Kristian Knutsen
A Room of One's Own owner Sandy Torkildson says she says she won't be intimidated.
Sandy Torkildson is no stranger to boycotts or protests. The owner of A Room of One's Own bookstore just off State Street, Torkildson has at times faced the wrath of evangelical Christians upset with her carrying feminist and gay and lesbian literature. She even suspects, but can't prove, that her store has been vandalized because of the books she sells.
She was recently threatened with a boycott over a different offense -- serving on the committee evaluating proposals for Judge Doyle Square.

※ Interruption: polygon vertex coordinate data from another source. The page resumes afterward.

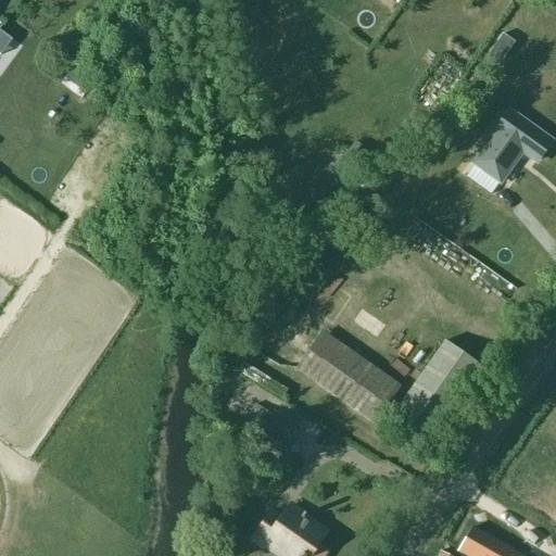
[(530,101),(542,87),(504,55),(492,71),(530,101)]
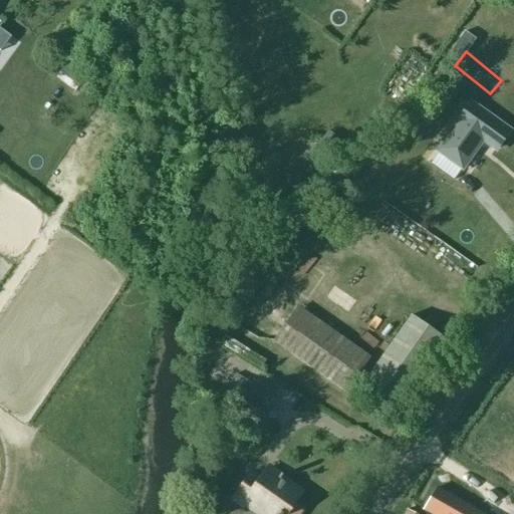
[(508,131),(470,103),(436,151),(461,169),(482,141),(495,150),(508,131)]
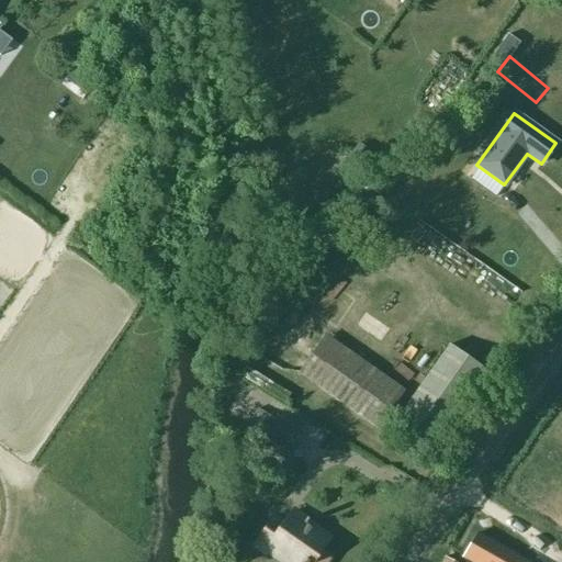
[(359,143),(351,154),(362,161),(370,150),(359,143)]
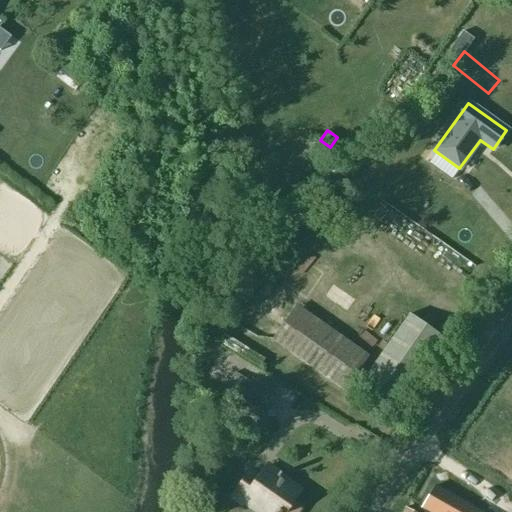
[(296,305),(272,341),(345,392),(369,355),(296,305)]
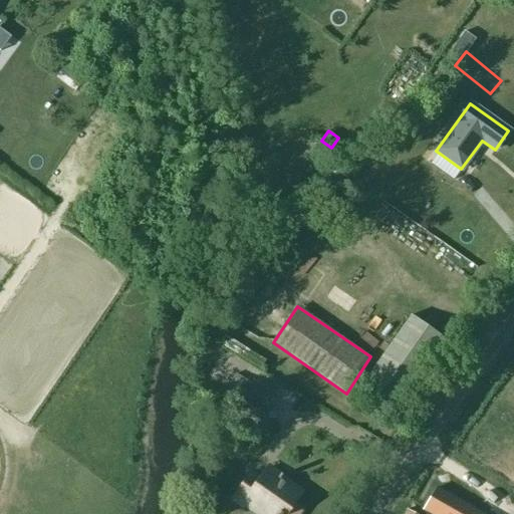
[(363,381),(398,406),(444,339),(410,316),(363,381)]
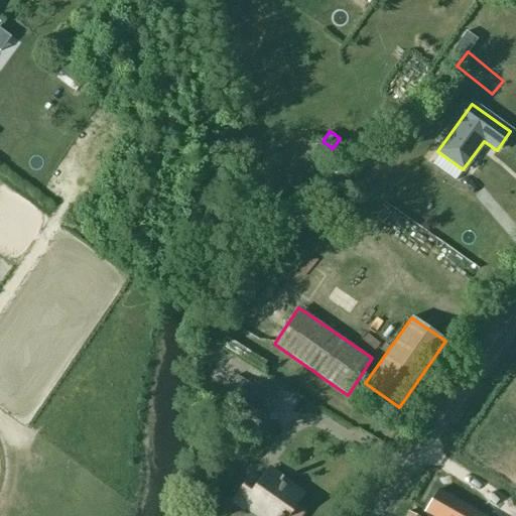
[(237,375),(230,387),(267,411),(275,398),(237,375)]
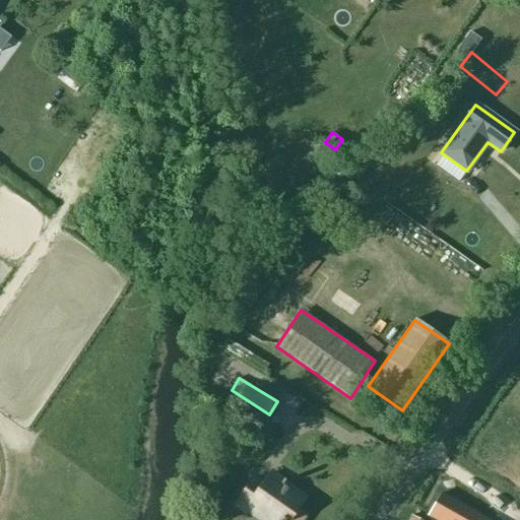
[(283,485),(285,482),(282,481),(271,473),(262,485),(253,479),(236,504),(246,511),(248,509),(263,519),(283,519),(286,517),(289,519),(304,500),(283,485)]
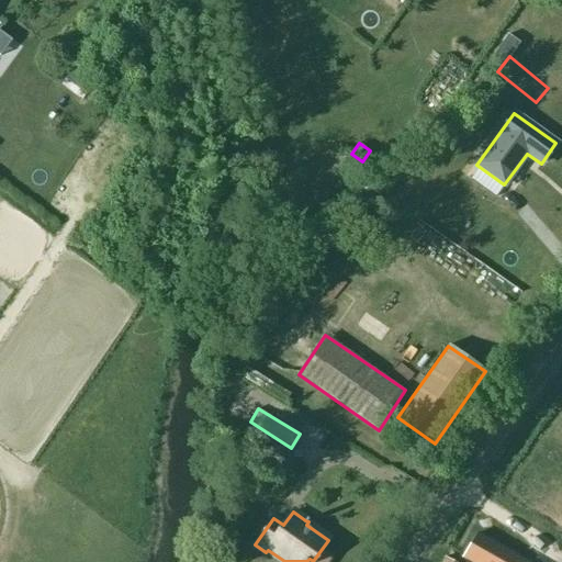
[(525,561),(476,534),(462,558),(469,561),(525,561)]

At a meeting last month, Ann E. Fleischli, an attorney and journalist who fought the construction of Monona Terrace and opposes the Judge Doyle Square development, urged people to boycott a Room of One's Own.
Fleischli calls Judge Doyle Square a "horrendous proposal," adding, "It is the privatization of two entire city blocks."

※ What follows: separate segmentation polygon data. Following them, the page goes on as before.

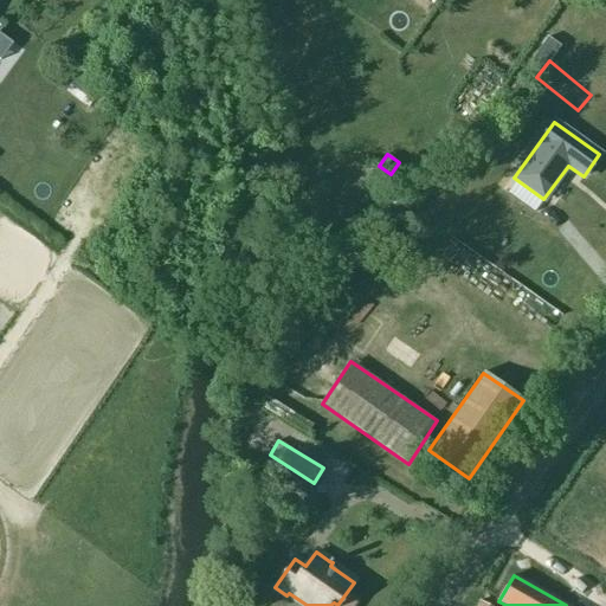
All buildings are outlined.
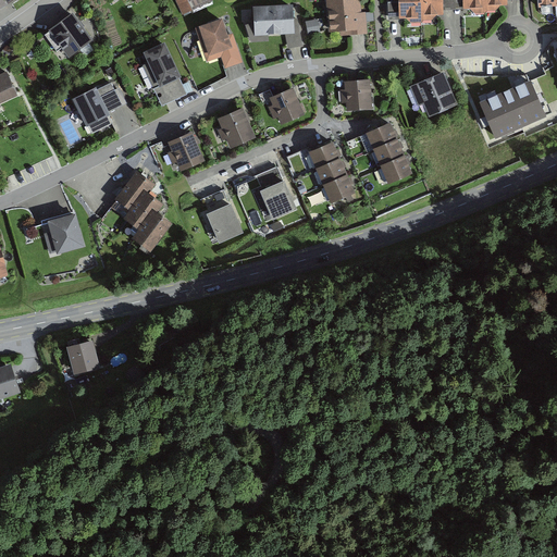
[(212,0),(175,0),(184,17),(214,4),(212,0)]
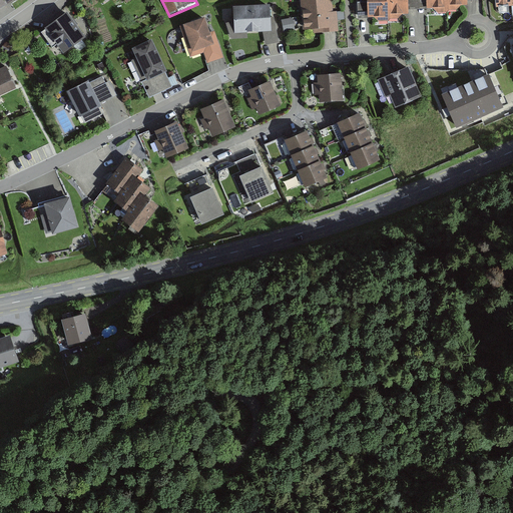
[(333,0),(310,0),(301,0),(303,32),(322,31),(322,34),(338,33),(337,13),(334,13),(333,0)]
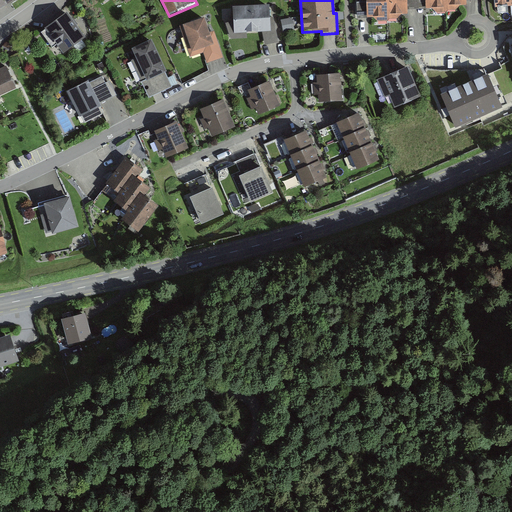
[(367,0),(368,16),(388,15),(388,13),(407,12),(406,0),(367,0)]
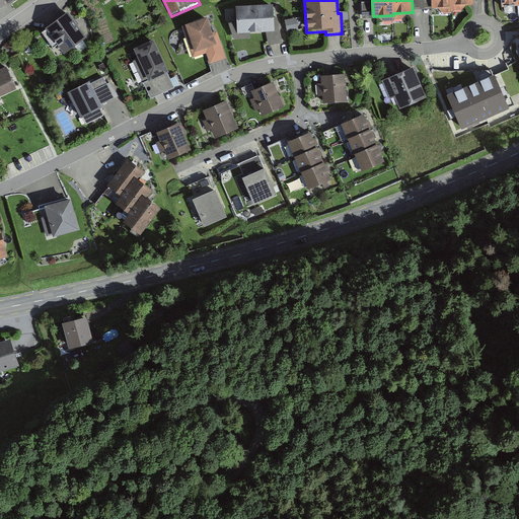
[(273,7),(235,9),(237,36),(267,35),(269,48),(283,46),(278,19),(274,19),(273,7)]
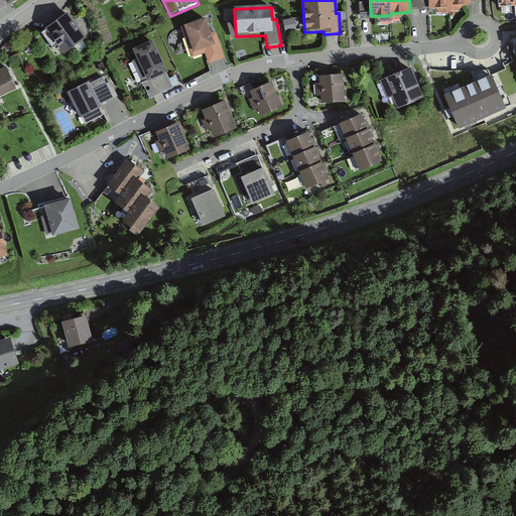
[(85,39),(68,14),(45,30),(63,55),(85,39)]
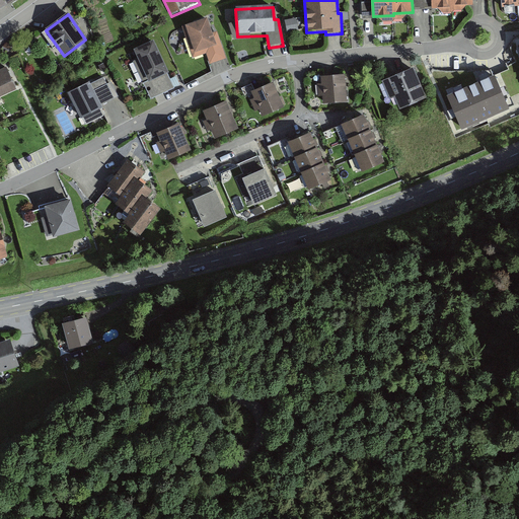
[(288,29),(297,29),(296,17),(287,17),(288,29)]
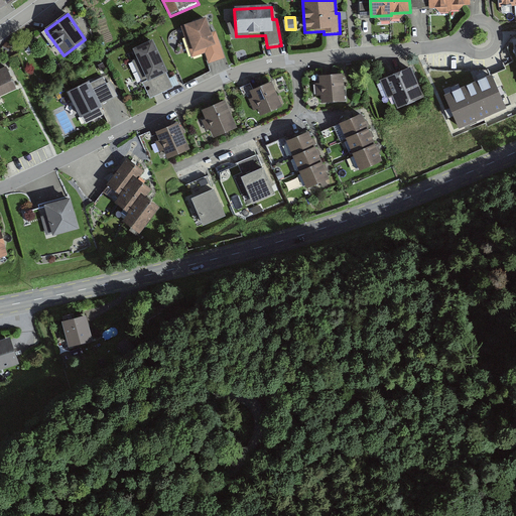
[(205,20),(182,28),(194,58),(206,54),(210,67),(226,60),(217,33),(211,36),(205,20)]
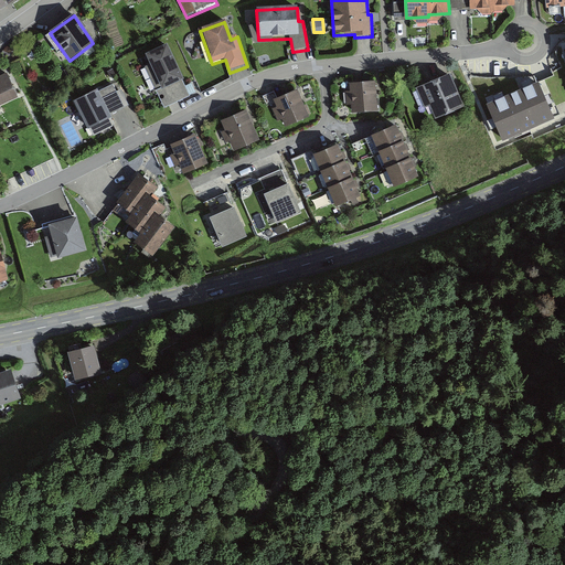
[(183,82),(166,46),(146,56),(162,93),(183,82)]
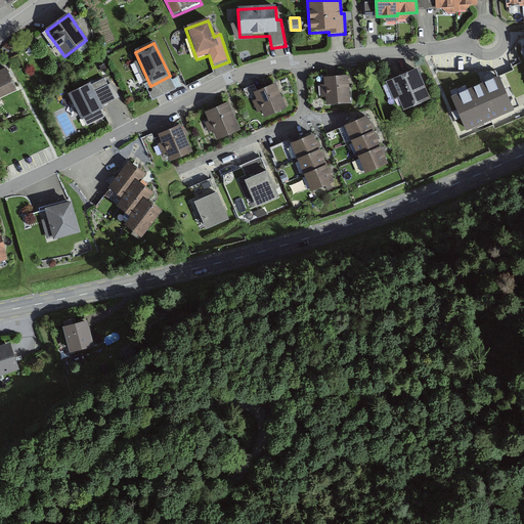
[(416,69),(388,81),(397,101),(401,99),(404,104),(427,94),(416,69)]
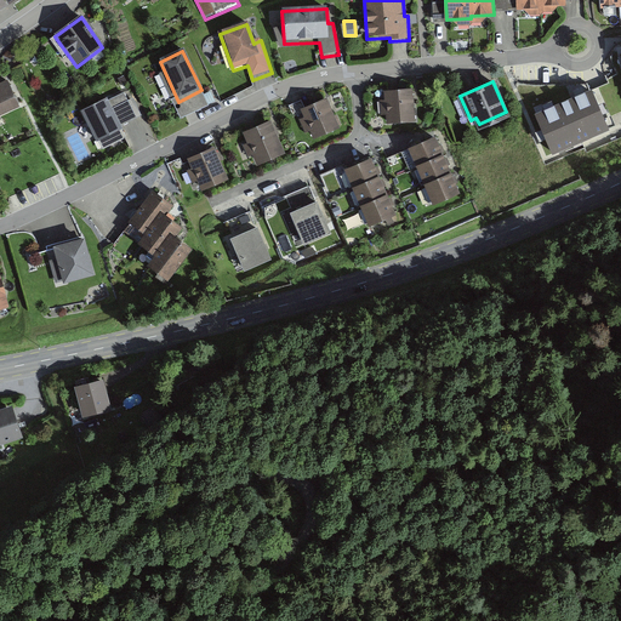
[(0,118),(18,110),(6,84),(0,86),(0,118)]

She says that anybody involved in promoting it should be made aware of the consequences of doing so.
"If [Torkildson] thought being on this committee only gave her status in this community, she should know there are other possible consequences," Fleischli says. "I don't ever intend to go in that store again."
What if Torkildson refuses to support either development proposal? Fleischli says that would be good. "Then I would walk back into her store. And I'm a very good customer of that store."
Torkildson takes offense to the call for a boycott, saying it goes against the spirit of participatory democracy. But she says she won't be intimidated.
"It takes a lot to get people to serve on these committees because it takes a lot of time," Torkildson says. "This kind of intimidation doesn't do anybody any good."